I removed the redundant enumerations in the yaml schema.

@asparke2 I think this one looks good. I can merge if it comes back happy from CI. Do you want to do any additional testing of ComStock with it before I merge?

asparke2 commented 1 year ago

@nmerket @rajeee ComStock uses the string "NA" in the buildstock.csv and options_lookup.tsv. I believe that we never noticed this before because the measures that use "NA" interpret as a no-op, but now that all options are being validated, I think that changing read_csv to use: na_values=list(default_na_values - {"None", "NA"}) is the solution.

I don't know if ResStock uses "NA" anywhere.

asparke2 commented 1 year ago

@nmerket @rajeee the simulations are all failing because there are no valid options for the intentionally-unused parameters in the buildstock.csv file.
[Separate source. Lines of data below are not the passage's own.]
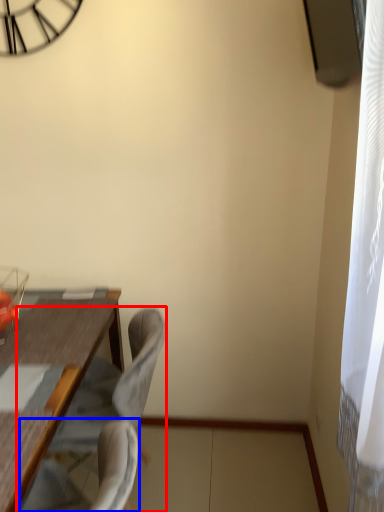
Question: Which object appears farthest to the camera in this image, chair (highlighted by a red box) or swivel chair (highlighted by a blue box)?

Choices:
 (A) chair
 (B) swivel chair

Answer: (A)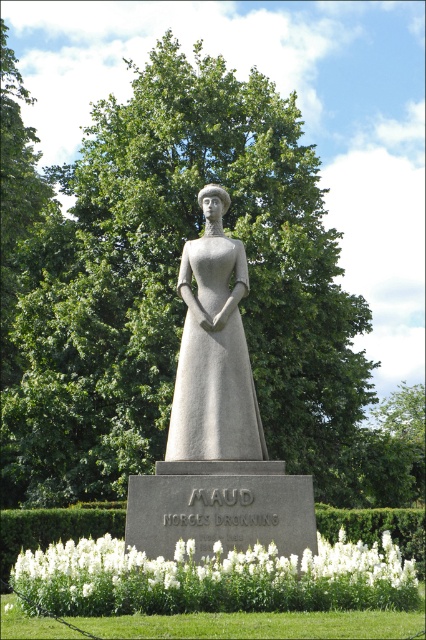
Is gray stone statue at center further to camera compared to gray stone dress at center?

No, it is not.

Who is positioned more to the right, gray stone statue at center or gray stone dress at center?

Positioned to the right is gray stone statue at center.

Where is `gray stone statue at center`? gray stone statue at center is located at coordinates (216, 422).

At what (x,y) coordinates should I click in order to perform the action: click on gray stone statue at center. Please return your answer as a coordinate pair (x, y). Looking at the image, I should click on (216, 422).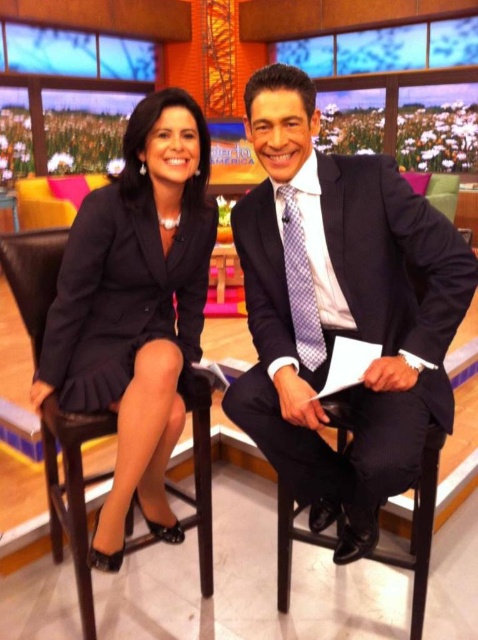
Question: Where is matte black dress at left located in relation to black satin dress at left in the image?

Choices:
 (A) below
 (B) above

Answer: (A)

Question: Does dark blue pinstripe suit at center have a lesser width compared to purple checkered tie at center?

Choices:
 (A) yes
 (B) no

Answer: (B)

Question: Which is farther from the purple checkered tie at center?

Choices:
 (A) dark blue pinstripe suit at center
 (B) black satin dress at left
 (C) matte black dress at left

Answer: (B)

Question: Can you confirm if matte black dress at left is thinner than purple checkered tie at center?

Choices:
 (A) yes
 (B) no

Answer: (B)

Question: Considering the real-world distances, which object is closest to the matte black dress at left?

Choices:
 (A) purple checkered tie at center
 (B) dark blue pinstripe suit at center
 (C) black satin dress at left

Answer: (C)

Question: Estimate the real-world distances between objects in this image. Which object is farther from the dark blue pinstripe suit at center?

Choices:
 (A) matte black dress at left
 (B) purple checkered tie at center

Answer: (A)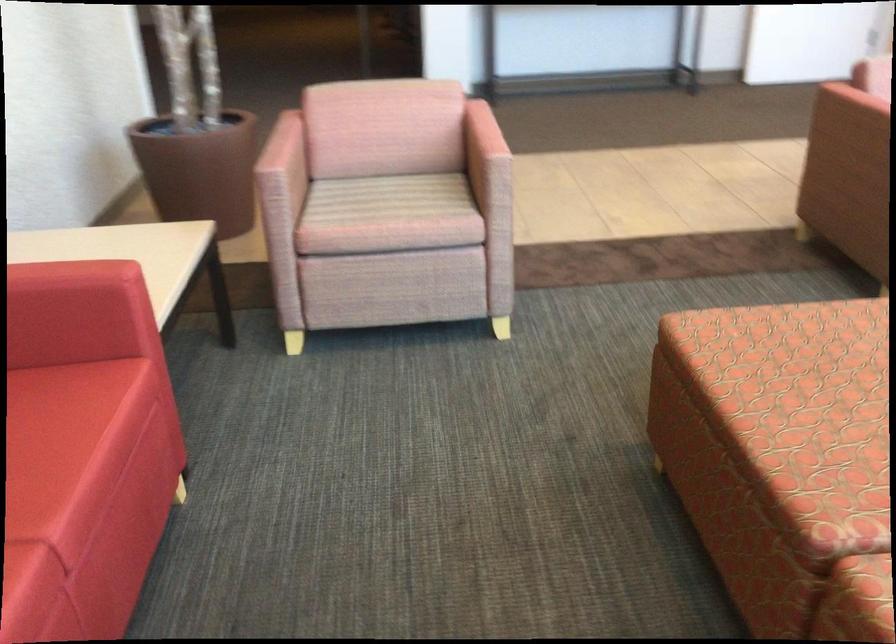
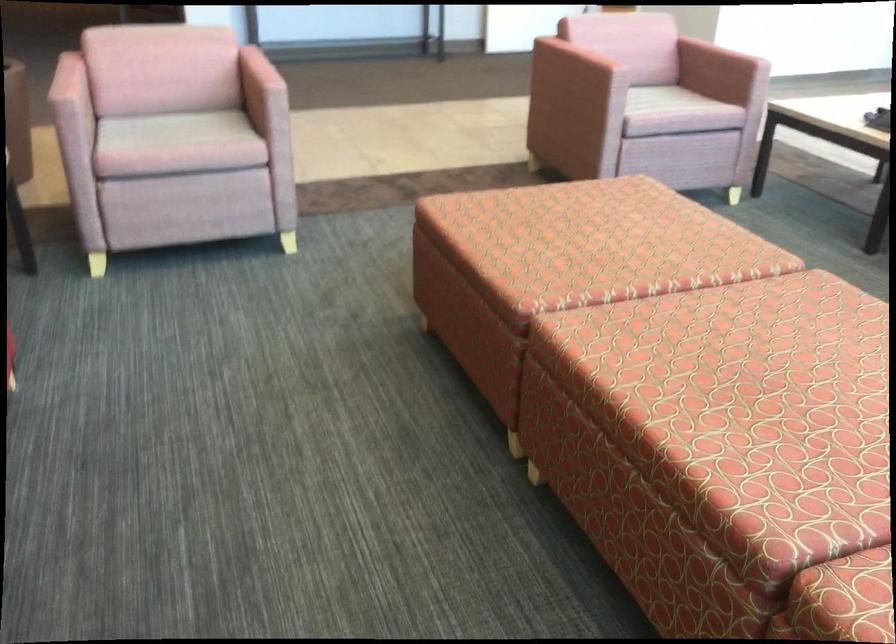
Question: The camera is either moving clockwise (left) or counter-clockwise (right) around the object. The first image is from the beginning of the video and the second image is from the end. Is the camera moving left or right when shooting the video?

Choices:
 (A) Left
 (B) Right

Answer: (A)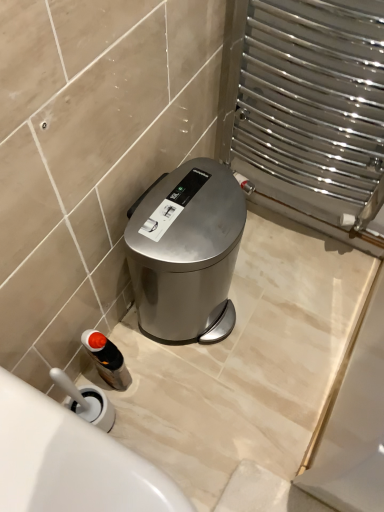
This screenshot has width=384, height=512. Identify the location of white glossy bath at lower left. (70, 461).

What is the approximate width of translucent plastic bottle at lower left?

The width of translucent plastic bottle at lower left is 2.87 inches.

What is the approximate height of translucent plastic bottle at lower left?

translucent plastic bottle at lower left is 27.07 centimeters tall.

Identify the location of white glossy bath at lower left. (70, 461).

The height and width of the screenshot is (512, 384). What are the coordinates of `bath that is in front of the translucent plastic bottle at lower left` in the screenshot? It's located at (70, 461).

Relative to white glossy bath at lower left, is translucent plastic bottle at lower left in front or behind?

Visually, translucent plastic bottle at lower left is located behind white glossy bath at lower left.

Is translucent plastic bottle at lower left placed right next to white glossy bath at lower left?

There is a gap between translucent plastic bottle at lower left and white glossy bath at lower left.

In the scene shown: From a real-world perspective, is translucent plastic bottle at lower left located higher than white glossy bath at lower left?

No, from a real-world perspective, translucent plastic bottle at lower left is not on top of white glossy bath at lower left.

Considering the sizes of objects satin silver trash can at center and translucent plastic bottle at lower left in the image provided, who is thinner, satin silver trash can at center or translucent plastic bottle at lower left?

With smaller width is translucent plastic bottle at lower left.

From the picture: Which object is more forward, satin silver trash can at center or translucent plastic bottle at lower left?

satin silver trash can at center is in front.

From the picture: How many degrees apart are the facing directions of satin silver trash can at center and translucent plastic bottle at lower left?

There is a 7.74-degree angle between the facing directions of satin silver trash can at center and translucent plastic bottle at lower left.

Considering the relative sizes of white glossy bath at lower left and satin silver trash can at center in the image provided, is white glossy bath at lower left wider than satin silver trash can at center?

Indeed, white glossy bath at lower left has a greater width compared to satin silver trash can at center.

Considering the sizes of white glossy bath at lower left and satin silver trash can at center in the image, is white glossy bath at lower left taller or shorter than satin silver trash can at center?

Clearly, white glossy bath at lower left is shorter compared to satin silver trash can at center.

Where is `waste container above the white glossy bath at lower left (from the image's perspective)`? This screenshot has height=512, width=384. waste container above the white glossy bath at lower left (from the image's perspective) is located at coordinates (186, 252).

Locate an element on the screen. The height and width of the screenshot is (512, 384). bath above the satin silver trash can at center (from a real-world perspective) is located at coordinates (70, 461).

Is white glossy bath at lower left surrounded by satin silver trash can at center?

Definitely not — white glossy bath at lower left is not inside satin silver trash can at center.

Is satin silver trash can at center next to white glossy bath at lower left?

No, satin silver trash can at center is not making contact with white glossy bath at lower left.

From the image's perspective, between satin silver trash can at center and white glossy bath at lower left, who is located below?

white glossy bath at lower left, from the image's perspective.

Is white glossy bath at lower left far from translucent plastic bottle at lower left?

white glossy bath at lower left is actually quite close to translucent plastic bottle at lower left.

Can you confirm if white glossy bath at lower left is taller than translucent plastic bottle at lower left?

Yes.

Which object is closer to the camera taking this photo, white glossy bath at lower left or translucent plastic bottle at lower left?

Positioned in front is white glossy bath at lower left.

Where is `bath located below the translucent plastic bottle at lower left (from the image's perspective)`? bath located below the translucent plastic bottle at lower left (from the image's perspective) is located at coordinates (70, 461).

Between translucent plastic bottle at lower left and satin silver trash can at center, which one has larger size?

Bigger between the two is satin silver trash can at center.

Which is more distant, [102,356] or [218,248]?

Positioned behind is point [102,356].

Is translucent plastic bottle at lower left facing towards satin silver trash can at center?

No, translucent plastic bottle at lower left is not oriented towards satin silver trash can at center.

You are a GUI agent. You are given a task and a screenshot of the screen. Output one action in this format:
    pyautogui.click(x=<x>, y=<y>)
    Task: Click on the bath on the right of translucent plastic bottle at lower left
    This screenshot has height=512, width=384.
    Given the screenshot: What is the action you would take?
    pyautogui.click(x=70, y=461)

The height and width of the screenshot is (512, 384). What are the coordinates of `waste container above the translucent plastic bottle at lower left (from the image's perspective)` in the screenshot? It's located at [186, 252].

Looking at the image, which one is located further to translucent plastic bottle at lower left, white glossy bath at lower left or satin silver trash can at center?

white glossy bath at lower left.

Looking at the image, which one is located further to translucent plastic bottle at lower left, satin silver trash can at center or white glossy bath at lower left?

white glossy bath at lower left is further to translucent plastic bottle at lower left.

Estimate the real-world distances between objects in this image. Which object is further from white glossy bath at lower left, translucent plastic bottle at lower left or satin silver trash can at center?

satin silver trash can at center lies further to white glossy bath at lower left than the other object.

Looking at the image, which one is located closer to satin silver trash can at center, translucent plastic bottle at lower left or white glossy bath at lower left?

The object closer to satin silver trash can at center is translucent plastic bottle at lower left.

Considering their positions, is white glossy bath at lower left positioned further to satin silver trash can at center than translucent plastic bottle at lower left?

white glossy bath at lower left lies further to satin silver trash can at center than the other object.

When comparing their distances from white glossy bath at lower left, does satin silver trash can at center or translucent plastic bottle at lower left seem further?

Based on the image, satin silver trash can at center appears to be further to white glossy bath at lower left.

Identify the location of waste container between white glossy bath at lower left and translucent plastic bottle at lower left in the front-back direction. (186, 252).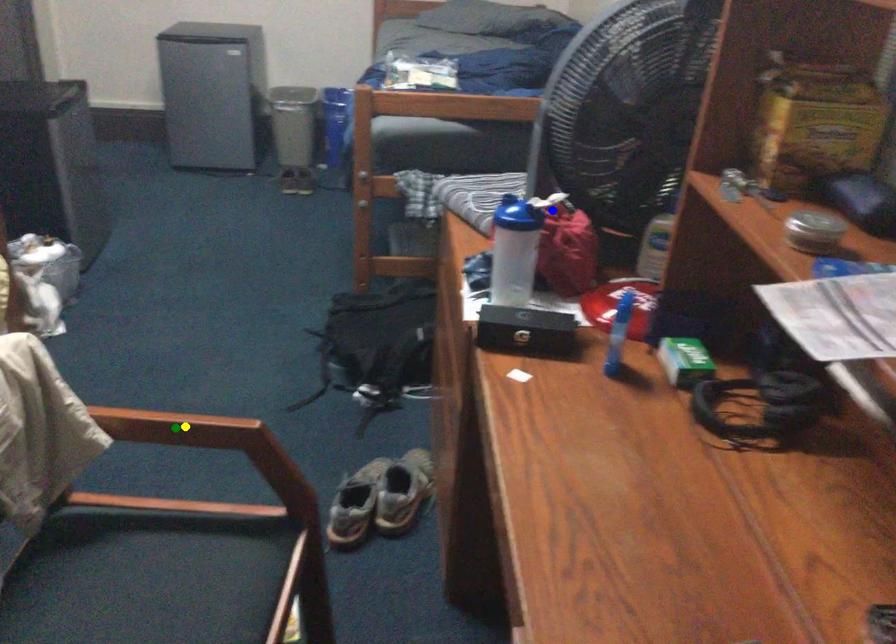
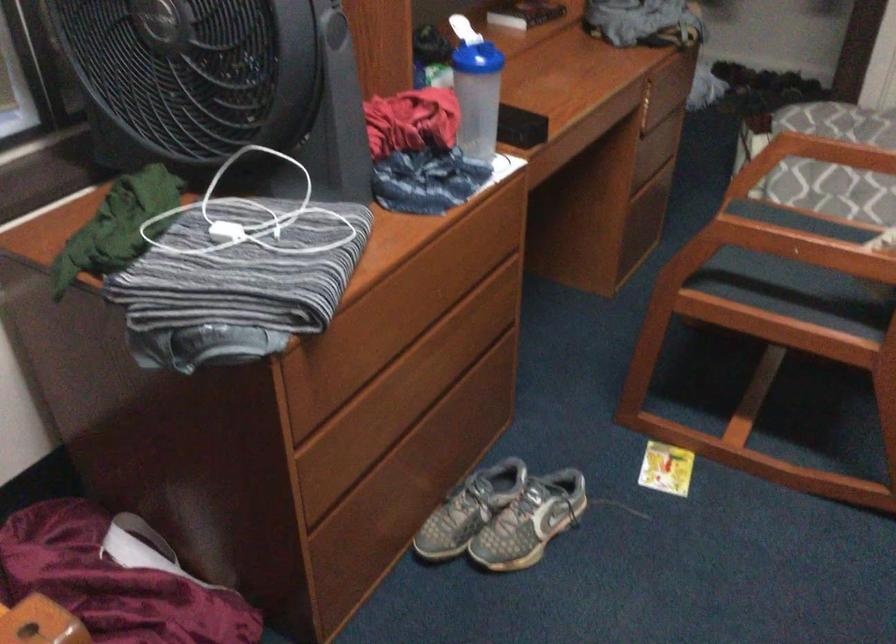
I am providing you with two images of the same scene from different viewpoints. Three points are marked in image1. Which point corresponds to a part or object that is occluded in image2?In image1, three points are marked. Which of them correspond to a part or object that is occluded in image2?Among the three points shown in image1, which one corresponds to a part or object that is no longer visible due to occlusion in image2?

Invisible in image2: green point.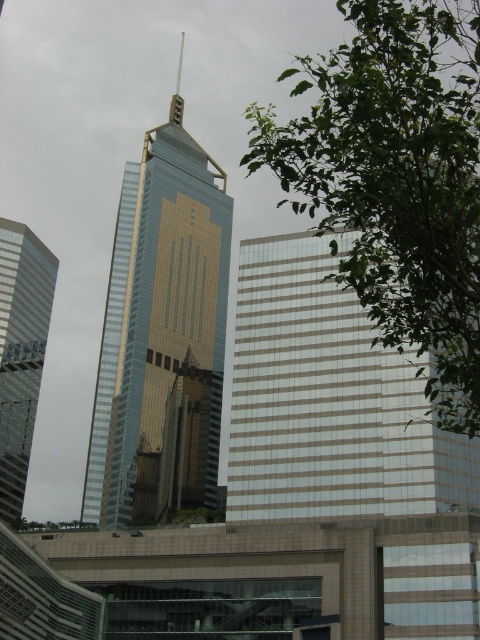
You are an architect analyzing the urban skyline. You notice the white glass building at center and the gold reflective glass tower at center. Based on their positions, which one is positioned lower in the image?

The white glass building at center is located below the gold reflective glass tower at center, so it is positioned lower in the image.

You are a drone operator planning to fly a drone between the gold reflective glass tower at center and the silver reflective glass skyscraper at left. The drone has a maximum flight height of 100 feet. Can the drone safely navigate between them without hitting either building?

The distance between the gold reflective glass tower at center and the silver reflective glass skyscraper at left is 110.00 feet. Since the drone can only fly up to 100 feet, it cannot safely navigate between them without hitting either building because the required height exceeds the drone s maximum flight capability.

You are an architect analyzing the urban layout. Which building takes up more area in the image, the white glass building at center or the silver reflective glass skyscraper at left?

The silver reflective glass skyscraper at left occupies more space than the white glass building at center according to the description.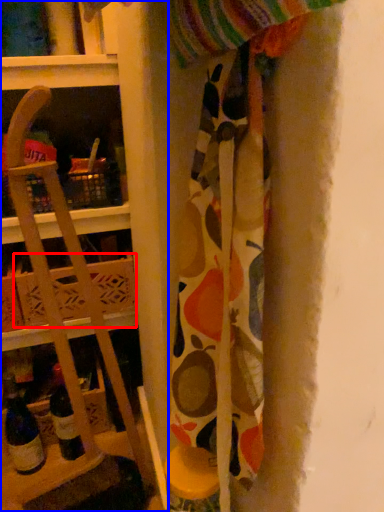
Question: Which of the following is the closest to the observer, cardboard box (highlighted by a red box) or shelf (highlighted by a blue box)?

Choices:
 (A) cardboard box
 (B) shelf

Answer: (B)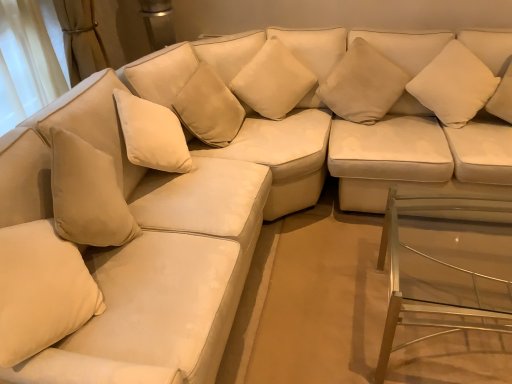
Question: Would you say clear glass table at lower right is to the left or to the right of suede beige couch at left in the picture?

Choices:
 (A) left
 (B) right

Answer: (B)

Question: Is clear glass table at lower right inside the boundaries of suede beige couch at left, or outside?

Choices:
 (A) outside
 (B) inside

Answer: (A)

Question: Based on their relative distances, which object is farther from the white soft cushion at upper right, placed as the first pillow when sorted from right to left?

Choices:
 (A) clear glass table at lower right
 (B) beige fabric pillow at upper center, which is the second pillow from right to left
 (C) suede beige couch at left
 (D) beige fabric pillow at lower left, arranged as the 4th pillow when viewed from the right
 (E) suede-like beige pillow at center, which ranks as the second pillow in left-to-right order

Answer: (D)

Question: Considering the real-world distances, which object is farthest from the suede-like beige pillow at center, which ranks as the second pillow in left-to-right order?

Choices:
 (A) white soft cushion at upper right, the fourth pillow from the left
 (B) beige fabric pillow at lower left, arranged as the 4th pillow when viewed from the right
 (C) clear glass table at lower right
 (D) beige fabric pillow at upper center, which is the second pillow from right to left
 (E) suede beige couch at left

Answer: (B)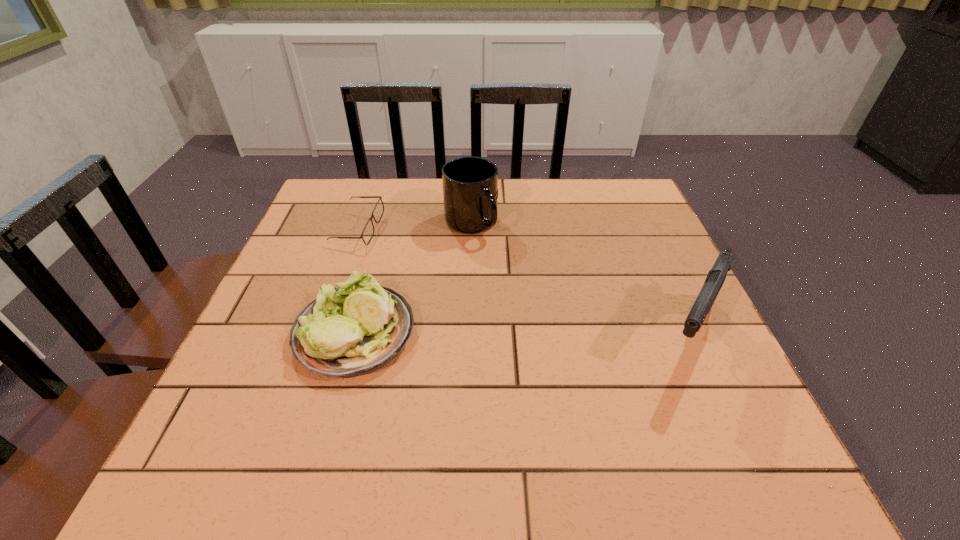
Where is `vacant area between the rightmost object and the second object from right to left`? This screenshot has width=960, height=540. vacant area between the rightmost object and the second object from right to left is located at coordinates (580, 279).

Identify the location of empty space between the gun and the mug. (580, 279).

You are a GUI agent. You are given a task and a screenshot of the screen. Output one action in this format:
    pyautogui.click(x=<x>, y=<y>)
    Task: Click on the free space between the shortest object and the rightmost object
    The width and height of the screenshot is (960, 540).
    Given the screenshot: What is the action you would take?
    pyautogui.click(x=523, y=282)

The width and height of the screenshot is (960, 540). I want to click on vacant area that lies between the mug and the rightmost object, so click(580, 279).

This screenshot has height=540, width=960. Identify the location of free space between the spectacles and the rightmost object. point(523,282).

Locate an element on the screen. This screenshot has height=540, width=960. unoccupied area between the second shortest object and the second object from right to left is located at coordinates (413, 278).

Where is `free space between the third tallest object and the gun`? free space between the third tallest object and the gun is located at coordinates (521, 335).

The image size is (960, 540). I want to click on empty location between the third object from left to right and the shortest object, so click(415, 226).

What are the coordinates of `object that is the third closest to the shortest object` in the screenshot? It's located at (716, 276).

Point out which object is positioned as the second nearest to the third object from left to right. Please provide its 2D coordinates. Your answer should be formatted as a tuple, i.e. [(x, y)], where the tuple contains the x and y coordinates of a point satisfying the conditions above.

[(353, 330)]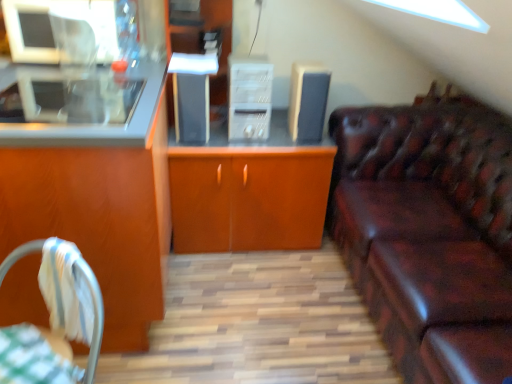
Question: Is satin black speaker at center, which appears as the second appliance when viewed from the right, completely or partially outside of matte wood cabinet at left, acting as the second cabinetry starting from the right?

Choices:
 (A) yes
 (B) no

Answer: (A)

Question: Can you confirm if satin black speaker at center, which appears as the second appliance when viewed from the right, is smaller than matte wood cabinet at left, which is the first cabinetry in left-to-right order?

Choices:
 (A) yes
 (B) no

Answer: (A)

Question: Is satin black speaker at center, which appears as the second appliance when viewed from the right, looking in the opposite direction of matte wood cabinet at left, acting as the second cabinetry starting from the right?

Choices:
 (A) no
 (B) yes

Answer: (A)

Question: From the image's perspective, does satin black speaker at center, which appears as the second appliance when viewed from the right, appear higher than matte wood cabinet at left, acting as the second cabinetry starting from the right?

Choices:
 (A) no
 (B) yes

Answer: (B)

Question: Is satin black speaker at center, which appears as the second appliance when viewed from the right, touching matte wood cabinet at left, acting as the second cabinetry starting from the right?

Choices:
 (A) no
 (B) yes

Answer: (A)

Question: Can you confirm if satin black speaker at center, which ranks as the first appliance in left-to-right order, is shorter than matte wood cabinet at left, acting as the second cabinetry starting from the right?

Choices:
 (A) yes
 (B) no

Answer: (A)

Question: Would you say white fabric chair at lower left contains leather couch at right?

Choices:
 (A) yes
 (B) no

Answer: (B)

Question: Considering the relative sizes of white fabric chair at lower left and leather couch at right in the image provided, is white fabric chair at lower left thinner than leather couch at right?

Choices:
 (A) yes
 (B) no

Answer: (A)

Question: Is the surface of white fabric chair at lower left in direct contact with leather couch at right?

Choices:
 (A) no
 (B) yes

Answer: (A)

Question: From the image's perspective, is white fabric chair at lower left located above leather couch at right?

Choices:
 (A) yes
 (B) no

Answer: (B)

Question: Considering the relative sizes of white fabric chair at lower left and leather couch at right in the image provided, is white fabric chair at lower left smaller than leather couch at right?

Choices:
 (A) yes
 (B) no

Answer: (A)

Question: Considering the relative sizes of white fabric chair at lower left and leather couch at right in the image provided, is white fabric chair at lower left wider than leather couch at right?

Choices:
 (A) yes
 (B) no

Answer: (B)

Question: Is wooden cabinet at center, the 2th cabinetry when ordered from left to right, aimed at green checkered tablecloth at lower left?

Choices:
 (A) no
 (B) yes

Answer: (B)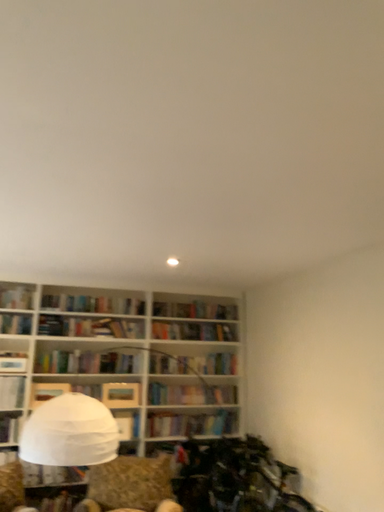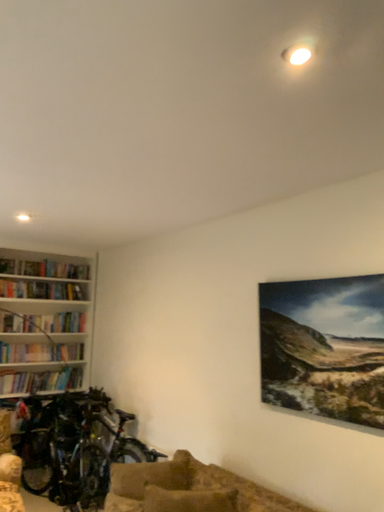
Question: Which way did the camera rotate in the video?

Choices:
 (A) rotated right
 (B) rotated left

Answer: (A)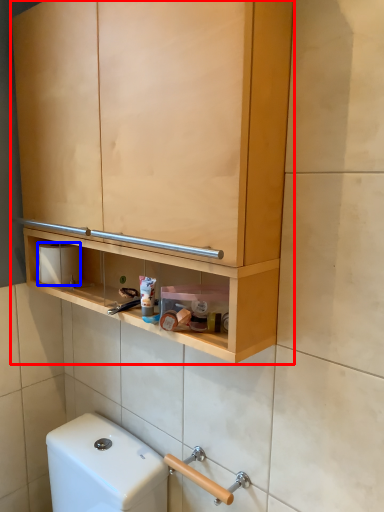
Question: Among these objects, which one is farthest to the camera, cabinetry (highlighted by a red box) or toilet paper (highlighted by a blue box)?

Intentionally-unused column in buildstock.csv: american_housing_survey_region

Error in out.osw file:

"step_errors" : 
[
   "Could not find parameter 'american_housing_survey_region' and option 'CBSA Riverside-San Bernardino-Ontario, CA' in /lib/resources/options_lookup.tsv.",

I think we will need to change this ComStock code and this ResStock code to know about the wildcard * and ignore that parameter for this code to work correctly.

asparke2 commented 1 year ago

This also makes me wonder if we should change * to something more descriptive like parameter_not_used_in_model_generation so that people editing the options_lookup.tsv are clearer about what this does and also the code in ResStock and ComStock that's parsing this are more obvious.